"Then were we enraptured by the cyclamen
That from some cranny thrust its fragile flower."
A garden cannot have too many cyclamens. Still, I was beginning to feel like I had too many basic pink ones, so added a few more Cyclamen hederifolium ssp hederifolium var albiflorum, or just 'Album' (though sometimes miscataloged as 'Alba'). Formerly called C. neopolitanum, one still sometimes sees the regular Pink or the White listed under the old name.
The 'Album' shown on this page were nursery-grown here on the Olympic Penninsula by a shade specialist. I poked them in among an array of pink cyclamens growing right up next to the trunk underneath the Chokecherry Tree.
It seems to me 'Album' is not nearly as often encountered for sale in local independent nurseries as is the case with the pink C. hederifolium. Perhaps they are fewer in random stocks because seedlings from 'Album' too easily reverts to shades of pink wherever it is planted in proximity with pink ones with which it crosspollinates, rendering the white ones comparatively rare.
The leaf type on these is called Patternleaf. These have the basic single-shield arrowhead silhouette & pewtered edging. The shape of the leaf is very subdued, for the deckled seven-sided look is not as strong as on some specimens, these being more nearly ovate or heart-shaped.

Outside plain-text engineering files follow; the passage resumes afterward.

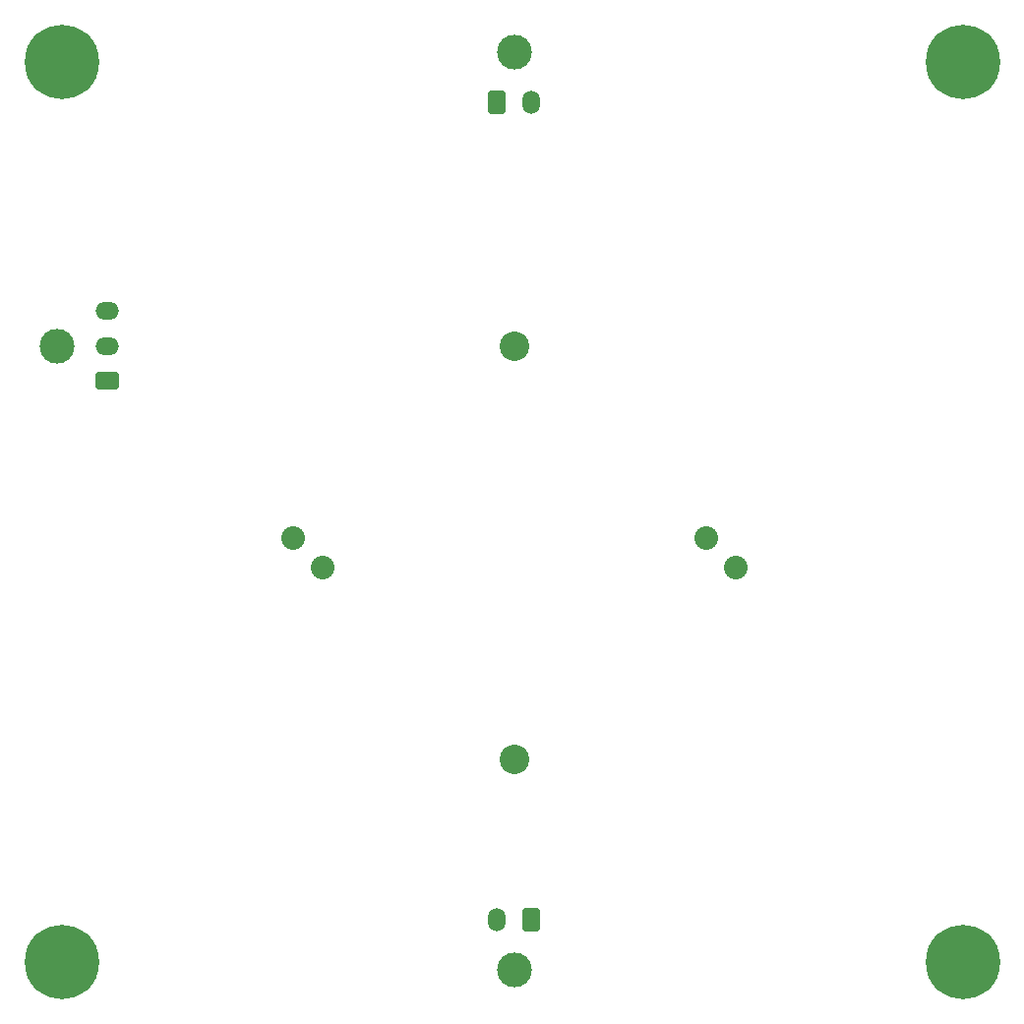
<source format=gbr>
%TF.GenerationSoftware,KiCad,Pcbnew,(6.0.11)*%
%TF.CreationDate,2023-02-16T11:16:18-05:00*%
%TF.ProjectId,DCT_HV_Widget,4443545f-4856-45f5-9769-646765742e6b,rev?*%
%TF.SameCoordinates,Original*%
%TF.FileFunction,Soldermask,Bot*%
%TF.FilePolarity,Negative*%
%FSLAX46Y46*%
G04 Gerber Fmt 4.6, Leading zero omitted, Abs format (unit mm)*
G04 Created by KiCad (PCBNEW (6.0.11)) date 2023-02-16 11:16:18*
%MOMM*%
%LPD*%
G01*
G04 APERTURE LIST*
G04 Aperture macros list*
%AMRoundRect*
0 Rectangle with rounded corners*
0 $1 Rounding radius*
0 $2 $3 $4 $5 $6 $7 $8 $9 X,Y pos of 4 corners*
0 Add a 4 corners polygon primitive as box body*
4,1,4,$2,$3,$4,$5,$6,$7,$8,$9,$2,$3,0*
0 Add four circle primitives for the rounded corners*
1,1,$1+$1,$2,$3*
1,1,$1+$1,$4,$5*
1,1,$1+$1,$6,$7*
1,1,$1+$1,$8,$9*
0 Add four rect primitives between the rounded corners*
20,1,$1+$1,$2,$3,$4,$5,0*
20,1,$1+$1,$4,$5,$6,$7,0*
20,1,$1+$1,$6,$7,$8,$9,0*
20,1,$1+$1,$8,$9,$2,$3,0*%
G04 Aperture macros list end*
%ADD10C,2.540000*%
%ADD11C,2.032000*%
%ADD12C,3.000000*%
%ADD13RoundRect,0.250001X0.499999X0.759999X-0.499999X0.759999X-0.499999X-0.759999X0.499999X-0.759999X0*%
%ADD14O,1.500000X2.020000*%
%ADD15RoundRect,0.250001X0.759999X-0.499999X0.759999X0.499999X-0.759999X0.499999X-0.759999X-0.499999X0*%
%ADD16O,2.020000X1.500000*%
%ADD17RoundRect,0.250001X-0.499999X-0.759999X0.499999X-0.759999X0.499999X0.759999X-0.499999X0.759999X0*%
%ADD18C,6.400000*%
G04 APERTURE END LIST*
D10*
%TO.C,U2*%
X160355000Y-120935000D03*
X160355000Y-85375000D03*
D11*
X179405000Y-104425000D03*
X176865000Y-101885000D03*
X143845000Y-104425000D03*
X141305000Y-101885000D03*
%TD*%
D12*
%TO.C,J3*%
X160325000Y-139100000D03*
D13*
X161825000Y-134780000D03*
D14*
X158825000Y-134780000D03*
%TD*%
D12*
%TO.C,J2*%
X120980000Y-85375000D03*
D15*
X125300000Y-88375000D03*
D16*
X125300000Y-85375000D03*
X125300000Y-82375000D03*
%TD*%
D12*
%TO.C,J1*%
X160325000Y-60100000D03*
D17*
X158825000Y-64420000D03*
D14*
X161825000Y-64420000D03*
%TD*%
D18*
%TO.C,H2*%
X198950000Y-60900000D03*
%TD*%
%TO.C,H1*%
X121375000Y-60900000D03*
%TD*%
%TO.C,H3*%
X121375000Y-138425000D03*
%TD*%
%TO.C,H4*%
X198950000Y-138425000D03*
%TD*%
M02*

</source>
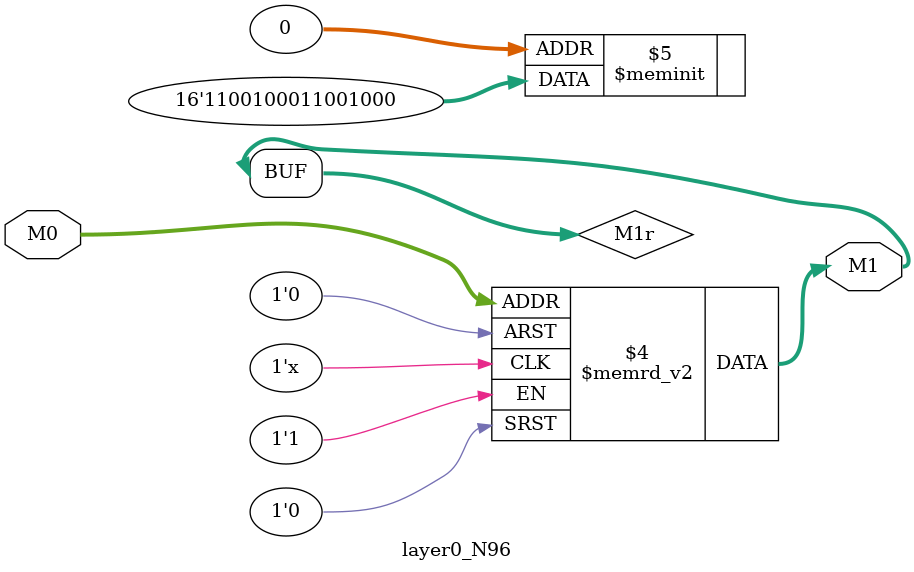
<source format=v>
module layer0_N96 ( input [2:0] M0, output [1:0] M1 );

	(*rom_style = "distributed" *) reg [1:0] M1r;
	assign M1 = M1r;
	always @ (M0) begin
		case (M0)
			3'b000: M1r = 2'b00;
			3'b100: M1r = 2'b00;
			3'b010: M1r = 2'b00;
			3'b110: M1r = 2'b00;
			3'b001: M1r = 2'b10;
			3'b101: M1r = 2'b10;
			3'b011: M1r = 2'b11;
			3'b111: M1r = 2'b11;

		endcase
	end
endmodule

</source>
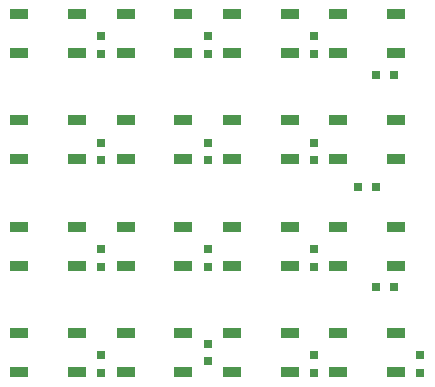
<source format=gtp>
G04 #@! TF.FileFunction,Paste,Top*
%FSLAX46Y46*%
G04 Gerber Fmt 4.6, Leading zero omitted, Abs format (unit mm)*
G04 Created by KiCad (PCBNEW 4.0.4-stable) date Mon Sep 26 22:20:25 2016*
%MOMM*%
%LPD*%
G01*
G04 APERTURE LIST*
%ADD10C,0.100000*%
%ADD11R,1.500000X0.900000*%
%ADD12R,0.750000X0.800000*%
%ADD13R,0.800000X0.750000*%
G04 APERTURE END LIST*
D10*
D11*
X179450000Y-111650000D03*
X179450000Y-108350000D03*
X174550000Y-108350000D03*
X174550000Y-111650000D03*
X170450000Y-111650000D03*
X170450000Y-108350000D03*
X165550000Y-108350000D03*
X165550000Y-111650000D03*
X161450000Y-111650000D03*
X161450000Y-108350000D03*
X156550000Y-108350000D03*
X156550000Y-111650000D03*
X152450000Y-111650000D03*
X152450000Y-108350000D03*
X147550000Y-108350000D03*
X147550000Y-111650000D03*
D12*
X154500000Y-111750000D03*
X154500000Y-110250000D03*
D11*
X152450000Y-120650000D03*
X152450000Y-117350000D03*
X147550000Y-117350000D03*
X147550000Y-120650000D03*
X161450000Y-120650000D03*
X161450000Y-117350000D03*
X156550000Y-117350000D03*
X156550000Y-120650000D03*
X170450000Y-120650000D03*
X170450000Y-117350000D03*
X165550000Y-117350000D03*
X165550000Y-120650000D03*
X179450000Y-120650000D03*
X179450000Y-117350000D03*
X174550000Y-117350000D03*
X174550000Y-120650000D03*
X152450000Y-129650000D03*
X152450000Y-126350000D03*
X147550000Y-126350000D03*
X147550000Y-129650000D03*
X161450000Y-129650000D03*
X161450000Y-126350000D03*
X156550000Y-126350000D03*
X156550000Y-129650000D03*
X170450000Y-129650000D03*
X170450000Y-126350000D03*
X165550000Y-126350000D03*
X165550000Y-129650000D03*
X179450000Y-129650000D03*
X179450000Y-126350000D03*
X174550000Y-126350000D03*
X174550000Y-129650000D03*
X152450000Y-138650000D03*
X152450000Y-135350000D03*
X147550000Y-135350000D03*
X147550000Y-138650000D03*
X161450000Y-138650000D03*
X161450000Y-135350000D03*
X156550000Y-135350000D03*
X156550000Y-138650000D03*
X170450000Y-138650000D03*
X170450000Y-135350000D03*
X165550000Y-135350000D03*
X165550000Y-138650000D03*
X179450000Y-138650000D03*
X179450000Y-135350000D03*
X174550000Y-135350000D03*
X174550000Y-138650000D03*
D12*
X163500000Y-111750000D03*
X163500000Y-110250000D03*
X172500000Y-111750000D03*
X172500000Y-110250000D03*
X154500000Y-120750000D03*
X154500000Y-119250000D03*
X163500000Y-120750000D03*
X163500000Y-119250000D03*
X172500000Y-120750000D03*
X172500000Y-119250000D03*
D13*
X177750000Y-123000000D03*
X176250000Y-123000000D03*
D12*
X154500000Y-129750000D03*
X154500000Y-128250000D03*
X163500000Y-129750000D03*
X163500000Y-128250000D03*
X172500000Y-129750000D03*
X172500000Y-128250000D03*
D13*
X179250000Y-131500000D03*
X177750000Y-131500000D03*
D12*
X154500000Y-138750000D03*
X154500000Y-137250000D03*
X163500000Y-137750000D03*
X163500000Y-136250000D03*
X172500000Y-138750000D03*
X172500000Y-137250000D03*
X181500000Y-138750000D03*
X181500000Y-137250000D03*
D13*
X179250000Y-113500000D03*
X177750000Y-113500000D03*
M02*

</source>
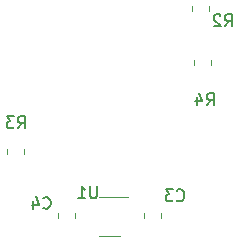
<source format=gbr>
G04 #@! TF.GenerationSoftware,KiCad,Pcbnew,(5.0.0-rc3-dev)*
G04 #@! TF.CreationDate,2018-07-03T21:05:53+03:00*
G04 #@! TF.ProjectId,board,626F6172642E6B696361645F70636200,v0.1*
G04 #@! TF.SameCoordinates,Original*
G04 #@! TF.FileFunction,Legend,Bot*
G04 #@! TF.FilePolarity,Positive*
%FSLAX46Y46*%
G04 Gerber Fmt 4.6, Leading zero omitted, Abs format (unit mm)*
G04 Created by KiCad (PCBNEW (5.0.0-rc3-dev)) date Tue Jul  3 21:05:53 2018*
%MOMM*%
%LPD*%
G01*
G04 APERTURE LIST*
%ADD10C,0.120000*%
%ADD11C,0.150000*%
G04 APERTURE END LIST*
D10*
G04 #@! TO.C,C4*
X125424000Y-70245017D02*
X125424000Y-70660983D01*
X124004000Y-70245017D02*
X124004000Y-70660983D01*
G04 #@! TO.C,C3*
X131243000Y-70245017D02*
X131243000Y-70660983D01*
X132663000Y-70245017D02*
X132663000Y-70660983D01*
G04 #@! TO.C,U1*
X129216356Y-72183000D02*
X127416356Y-72183000D01*
X127416356Y-68963000D02*
X129866356Y-68963000D01*
G04 #@! TO.C,R4*
X135497500Y-57738983D02*
X135497500Y-57323017D01*
X136917500Y-57738983D02*
X136917500Y-57323017D01*
G04 #@! TO.C,R3*
X121106000Y-65281183D02*
X121106000Y-64865217D01*
X119686000Y-65281183D02*
X119686000Y-64865217D01*
G04 #@! TO.C,R2*
X135307000Y-53205983D02*
X135307000Y-52790017D01*
X136727000Y-53205983D02*
X136727000Y-52790017D01*
G04 #@! TO.C,C4*
D11*
X122721666Y-69826142D02*
X122769285Y-69873761D01*
X122912142Y-69921380D01*
X123007380Y-69921380D01*
X123150238Y-69873761D01*
X123245476Y-69778523D01*
X123293095Y-69683285D01*
X123340714Y-69492809D01*
X123340714Y-69349952D01*
X123293095Y-69159476D01*
X123245476Y-69064238D01*
X123150238Y-68969000D01*
X123007380Y-68921380D01*
X122912142Y-68921380D01*
X122769285Y-68969000D01*
X122721666Y-69016619D01*
X121864523Y-69254714D02*
X121864523Y-69921380D01*
X122102619Y-68873761D02*
X122340714Y-69588047D01*
X121721666Y-69588047D01*
G04 #@! TO.C,C3*
X134024666Y-69191142D02*
X134072285Y-69238761D01*
X134215142Y-69286380D01*
X134310380Y-69286380D01*
X134453238Y-69238761D01*
X134548476Y-69143523D01*
X134596095Y-69048285D01*
X134643714Y-68857809D01*
X134643714Y-68714952D01*
X134596095Y-68524476D01*
X134548476Y-68429238D01*
X134453238Y-68334000D01*
X134310380Y-68286380D01*
X134215142Y-68286380D01*
X134072285Y-68334000D01*
X134024666Y-68381619D01*
X133691333Y-68286380D02*
X133072285Y-68286380D01*
X133405619Y-68667333D01*
X133262761Y-68667333D01*
X133167523Y-68714952D01*
X133119904Y-68762571D01*
X133072285Y-68857809D01*
X133072285Y-69095904D01*
X133119904Y-69191142D01*
X133167523Y-69238761D01*
X133262761Y-69286380D01*
X133548476Y-69286380D01*
X133643714Y-69238761D01*
X133691333Y-69191142D01*
G04 #@! TO.C,U1*
X127253904Y-68032380D02*
X127253904Y-68841904D01*
X127206285Y-68937142D01*
X127158666Y-68984761D01*
X127063428Y-69032380D01*
X126872952Y-69032380D01*
X126777714Y-68984761D01*
X126730095Y-68937142D01*
X126682476Y-68841904D01*
X126682476Y-68032380D01*
X125682476Y-69032380D02*
X126253904Y-69032380D01*
X125968190Y-69032380D02*
X125968190Y-68032380D01*
X126063428Y-68175238D01*
X126158666Y-68270476D01*
X126253904Y-68318095D01*
G04 #@! TO.C,R4*
X136564666Y-61158380D02*
X136898000Y-60682190D01*
X137136095Y-61158380D02*
X137136095Y-60158380D01*
X136755142Y-60158380D01*
X136659904Y-60206000D01*
X136612285Y-60253619D01*
X136564666Y-60348857D01*
X136564666Y-60491714D01*
X136612285Y-60586952D01*
X136659904Y-60634571D01*
X136755142Y-60682190D01*
X137136095Y-60682190D01*
X135707523Y-60491714D02*
X135707523Y-61158380D01*
X135945619Y-60110761D02*
X136183714Y-60825047D01*
X135564666Y-60825047D01*
G04 #@! TO.C,R3*
X120562666Y-63100780D02*
X120896000Y-62624590D01*
X121134095Y-63100780D02*
X121134095Y-62100780D01*
X120753142Y-62100780D01*
X120657904Y-62148400D01*
X120610285Y-62196019D01*
X120562666Y-62291257D01*
X120562666Y-62434114D01*
X120610285Y-62529352D01*
X120657904Y-62576971D01*
X120753142Y-62624590D01*
X121134095Y-62624590D01*
X120229333Y-62100780D02*
X119610285Y-62100780D01*
X119943619Y-62481733D01*
X119800761Y-62481733D01*
X119705523Y-62529352D01*
X119657904Y-62576971D01*
X119610285Y-62672209D01*
X119610285Y-62910304D01*
X119657904Y-63005542D01*
X119705523Y-63053161D01*
X119800761Y-63100780D01*
X120086476Y-63100780D01*
X120181714Y-63053161D01*
X120229333Y-63005542D01*
G04 #@! TO.C,R2*
X138088666Y-54466380D02*
X138422000Y-53990190D01*
X138660095Y-54466380D02*
X138660095Y-53466380D01*
X138279142Y-53466380D01*
X138183904Y-53514000D01*
X138136285Y-53561619D01*
X138088666Y-53656857D01*
X138088666Y-53799714D01*
X138136285Y-53894952D01*
X138183904Y-53942571D01*
X138279142Y-53990190D01*
X138660095Y-53990190D01*
X137707714Y-53561619D02*
X137660095Y-53514000D01*
X137564857Y-53466380D01*
X137326761Y-53466380D01*
X137231523Y-53514000D01*
X137183904Y-53561619D01*
X137136285Y-53656857D01*
X137136285Y-53752095D01*
X137183904Y-53894952D01*
X137755333Y-54466380D01*
X137136285Y-54466380D01*
G04 #@! TD*
M02*

</source>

There are two different specimens shown on this page, planted near one another. At first glance at the leaf portraits you may not notice they are a bit different from one another. The tip of the single-shield extends broadly to the very tip of the leaf on one specimen, but the other patternleaf white has more a point to the spearhead silhouette that barely touches the leaf's tip. This pair are from the same seedling lots so may not radically exemplify "open tip" & "closed tip" varieties ("open tip" should really be a broader & more stable for a perfect example), but this pair gives a so-so impression of the distinctions. A stronger fully stable "open tip" form can be seen on The Apollo Group page.
The blooms are not often purely white, but have a pink or violet heart (or "nose") that can lend them a glowy depth. The first two photos on this page, of just the flowers, were taken early & mid August respectively, before the leaves emerged. The variegated leaves intruding into the second photo are from a bigroot crane's-bill ( Geranium macrorrhizum 'Variegatum'). The green seed-pods behind the first portrait are from tipped-over stems of Gladwyn Iris (Iris foetidissima) which have since been transplanted elsewhere to make room for more cyclamens.
Those two cyclamen flower portraits happen to be of the "closed tip" specimen, the leaves of which are shown in the third photo. The fourth photo is of the "open tip" clump. The leaf portraits are all from mid to late October.
For these particular specimens of patternleaf white, the slightly larger than average flowers occur from August to October, rarely until November, though we have other white ones that continue blooming into November. These two are most floriferous mid-August through early October. Nearby pink ones in the exact same conditions usually start blooming a bit later than 'Album,' & will still be blooming in November though 'Album' often stops before October's end.
Before September's end, & certainly by October, this cyclamen's leaves make their appearance (but it is not unusual that some specimens do produced leaflets just about simultaneous with the first flush of flowers). When it is finished blooming, the wonderfully ornate leaves linger with their ornate beauty until January or March as ideal winter groundcover.
'Album' like other varieties of cyclamens are quite varied in leaf pattern & various types fall into "groups" rather than highly specific forms. But the Olympic Penninsula grower's stock always looks pretty much like these two examples. Another grower on the opposite side of Puget Sound has white-flowering autumn cyclamens with much less stable seeds so that the leaf patterns are vastly more varied plant to plant, & a Big-leaf 'Album' from the rival grower is given its own page. We've also given a separate page to the Double-shield 'Album.'
These cyclamens self-seed with great ease, & two-year-old seedlings will already be blooming, though tubers are much slower to develop. Seedlings may crop up at considerable distances from the parent plants because ants cart off the seeds & clean the meat off them, leaving the seed readied to grow.
Unless planted quite far from pink-bloomers, the seedlings will be unpredictable in flower color, though it starts blooming enough before the pink ones that some of the seeds are bound to be self-pollinated & truer to the parent.